Ayer le tocó a Rita Barberá el turno de irse, que es un paso que tenemos que dar todos algún día, aunque su caída, por trágica que fuera, como todas, tuviera cierto interés circense. Primero, porque el final físico y el final político venían de la mano; fue un final sinfónico. Segundo, porque murió atrincherada y sola en un hotel de lujo, que es como mueren las estrellas del rock. Y después de declarar ante el juez, que así se muere en películas. Una renegada. No la cogerían viva. Recuerdo a Rita Barberá como una diosa del exceso proclamando cosas con esa voz metálica, honda y masculina, como de altavoz, una voz que siempre se me antojó hecha de los lamentos de cien mendigos. Lo peligroso es valorar al fallecido en caliente, probar cómo le queda a uno el duelo.
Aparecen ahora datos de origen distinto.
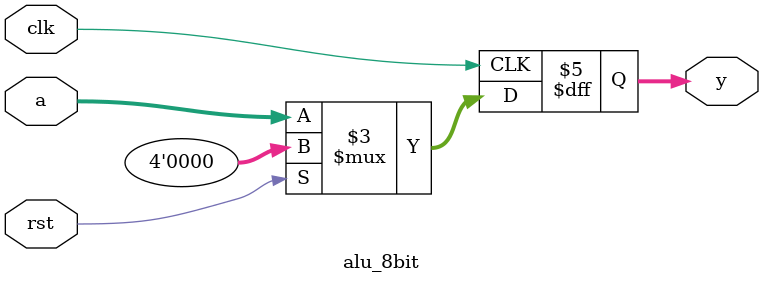
<source format=v>
/* 
 * Corevexis Semiconductor 
 * Example 40: ALU 8BIT 
 */

module alu_8bit (
    input clk,
    input rst,
    input [3:0] a,
    output reg [3:0] y
);

always @(posedge clk) begin
    if(rst) y <= 4'b0;
    else y <= a; 
end

endmodule
</source>
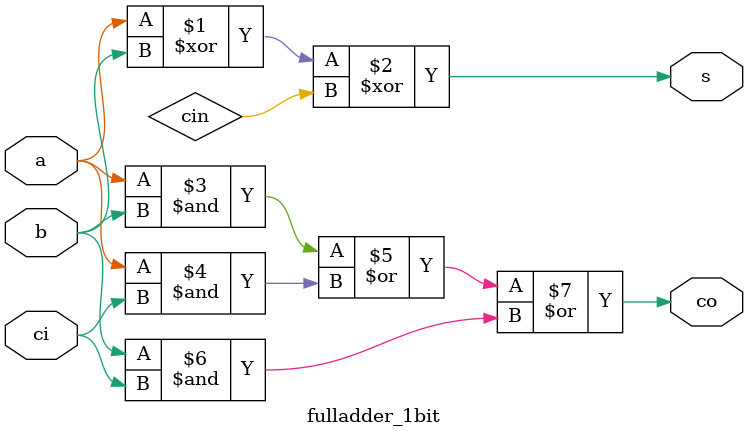
<source format=v>
module fulladder_1bit (
	input  a,
	input  b,
	input  ci,
	output s,
	output co );

	assign s = a ^ b ^ cin;
	assign co = a & b | a & ci | b & ci;

endmodule
</source>
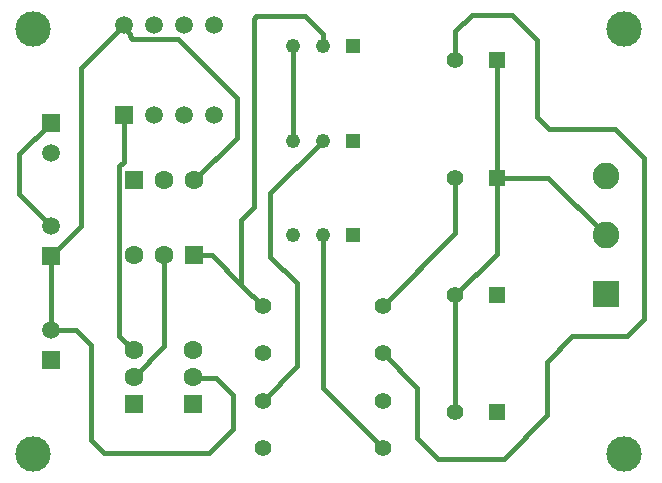
<source format=gtl>
G04*
G04 #@! TF.GenerationSoftware,Altium Limited,Altium Designer,23.0.1 (38)*
G04*
G04 Layer_Physical_Order=1*
G04 Layer_Color=255*
%FSLAX25Y25*%
%MOIN*%
G70*
G04*
G04 #@! TF.SameCoordinates,062A7089-F7A0-45CD-874A-4056981EB9F5*
G04*
G04*
G04 #@! TF.FilePolarity,Positive*
G04*
G01*
G75*
%ADD29C,0.01575*%
%ADD30C,0.11811*%
%ADD31R,0.05512X0.05512*%
%ADD32C,0.05512*%
%ADD33C,0.06299*%
%ADD34R,0.06299X0.06299*%
%ADD35C,0.05906*%
%ADD36R,0.05906X0.05906*%
%ADD37C,0.04795*%
%ADD38R,0.04795X0.04795*%
%ADD39R,0.06299X0.06299*%
%ADD40C,0.06299*%
%ADD41C,0.08858*%
%ADD42R,0.08858X0.08858*%
%ADD43R,0.06299X0.06299*%
D29*
X154428Y145000D02*
Y154628D01*
X159800Y160000D02*
X173400D01*
X154428Y154628D02*
X159800Y160000D01*
X181700Y125900D02*
Y151700D01*
X173400Y160000D02*
X181700Y151700D01*
Y125900D02*
X185500Y122100D01*
X207700D01*
X217300Y112500D01*
Y58700D02*
Y112500D01*
X211500Y52900D02*
X217300Y58700D01*
X185000Y44500D02*
X193400Y52900D01*
X211500D01*
X185000Y26600D02*
Y44500D01*
X170500Y12100D02*
X185000Y26600D01*
X148600Y12100D02*
X170500D01*
X141700Y19000D02*
X148600Y12100D01*
X141700Y19000D02*
Y35680D01*
X130136Y47244D02*
X141700Y35680D01*
X45800Y152915D02*
X46722Y151992D01*
X43955Y155560D02*
X45800Y153716D01*
X43955Y155560D02*
Y156732D01*
X45800Y152915D02*
Y153716D01*
X46722Y151992D02*
X61808D01*
X67400Y105000D02*
X81500Y119100D01*
Y132300D01*
X61808Y151992D02*
X81500Y132300D01*
X29500Y142277D02*
X43955Y156732D01*
X66829Y39370D02*
X66999Y39200D01*
X74700D01*
X80400Y22100D02*
Y33500D01*
X74700Y39200D02*
X80400Y33500D01*
X72200Y13900D02*
X80400Y22100D01*
X37300Y13900D02*
X72200D01*
X32900Y18300D02*
Y50200D01*
Y18300D02*
X37300Y13900D01*
X27982Y55118D02*
X32900Y50200D01*
X19585Y55118D02*
X27982D01*
X101600Y42960D02*
Y70600D01*
X92700Y79500D02*
X101600Y70600D01*
X92700Y79500D02*
Y100674D01*
X90136Y31496D02*
X101600Y42960D01*
X92700Y100674D02*
X110136Y118110D01*
X104278Y159600D02*
X110136Y153741D01*
Y149606D02*
Y153741D01*
X88058Y159600D02*
X104278D01*
X87135Y95935D02*
Y158677D01*
X88058Y159600D01*
X83000Y91800D02*
X87135Y95935D01*
X83000Y70128D02*
Y91800D01*
Y70128D02*
X90136Y62992D01*
X73128Y80000D02*
X83000Y70128D01*
X154428Y87284D02*
Y105853D01*
X168207Y80485D02*
Y105853D01*
X185386D01*
X204624Y86614D01*
X154428Y66706D02*
X168207Y80485D01*
X130136Y62992D02*
X154428Y87284D01*
X29500Y89561D02*
Y142277D01*
X19585Y79646D02*
X29500Y89561D01*
X9000Y113588D02*
X19585Y124173D01*
X9000Y100231D02*
X19585Y89646D01*
X9000Y100231D02*
Y113588D01*
X47144Y39370D02*
X57400Y49626D01*
Y80000D01*
X67400D02*
X73128D01*
X110136Y35748D02*
Y86614D01*
Y35748D02*
X130136Y15748D01*
X42400Y53130D02*
X47144Y48386D01*
X42400Y53130D02*
Y109600D01*
X43955Y111155D01*
Y126732D01*
X100136Y118110D02*
Y149606D01*
X154428Y27559D02*
Y66706D01*
X168207Y105853D02*
Y145000D01*
X19585Y55118D02*
Y79646D01*
D30*
X210630Y155512D02*
D03*
Y13780D02*
D03*
X13780D02*
D03*
Y155512D02*
D03*
D31*
X168207Y105853D02*
D03*
Y145000D02*
D03*
Y66706D02*
D03*
Y27559D02*
D03*
D32*
X154428Y105853D02*
D03*
X90136Y47244D02*
D03*
X130136D02*
D03*
X90136Y62992D02*
D03*
X130136D02*
D03*
Y15748D02*
D03*
X90136D02*
D03*
Y31496D02*
D03*
X130136D02*
D03*
X154428Y145000D02*
D03*
Y66706D02*
D03*
Y27559D02*
D03*
D33*
X47400Y80000D02*
D03*
X57400D02*
D03*
D34*
X67400D02*
D03*
D35*
X73955Y156732D02*
D03*
X63955D02*
D03*
X53955D02*
D03*
X43955D02*
D03*
X73955Y126732D02*
D03*
X63955D02*
D03*
X53955D02*
D03*
X19585Y114173D02*
D03*
Y89646D02*
D03*
Y55118D02*
D03*
D36*
X43955Y126732D02*
D03*
X19585Y124173D02*
D03*
Y79646D02*
D03*
Y45118D02*
D03*
D37*
X100136Y149606D02*
D03*
X110136D02*
D03*
X100136Y118110D02*
D03*
X110136D02*
D03*
X100136Y86614D02*
D03*
X110136D02*
D03*
D38*
X120136Y149606D02*
D03*
Y118110D02*
D03*
Y86614D02*
D03*
D39*
X47400Y105000D02*
D03*
D40*
X57400D02*
D03*
X67400D02*
D03*
X66829Y48386D02*
D03*
Y39370D02*
D03*
X47144Y48386D02*
D03*
Y39370D02*
D03*
D41*
X204624Y86614D02*
D03*
Y106299D02*
D03*
D42*
Y66929D02*
D03*
D43*
X66829Y30354D02*
D03*
X47144D02*
D03*
M02*

</source>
España siempre se está probando la realidad para ver cómo le queda el traje y allá van los de Podemos a quedar como Cagancho en La Línea. Qué feo irse de cualquier minuto de silencio y qué ocasión perdida de demostrar algo de grandeza, que es una cosa que siempre se prueba con el contrario. Quizás el empeño adanista de Podemos de poner a cero el Regimen del 78 incluya dinamitar las mínimas normas de educación.

El gallinero de las redes alimentado por Villalobos Desencadenada quien achacó a «los tuiters» haber condenado a muerte a la senadora, resulta lamentable. Preguntado por el deceso, Pablo iglesias nombró incluso a la anciana de Reus, pero está mal comparar a los muertos. Cualquier muerte es triste. Incluso cuando se dice: «bien muerto está» del asesino, también se dice demasiado. Nadie está bien muerto, o quizás lo estemos bien todos, porque si no aquí no se cabría de tanta gente. El conjunto resulta un despropósito. Ha acertado su familia al pedir que no acudan a los actos fúnebres representantes políticos de cualquier color. Los ataúdes y la política no se llevan bien. Por algo, después de un deceso se guarda un minuto de silencio. Debería durar más.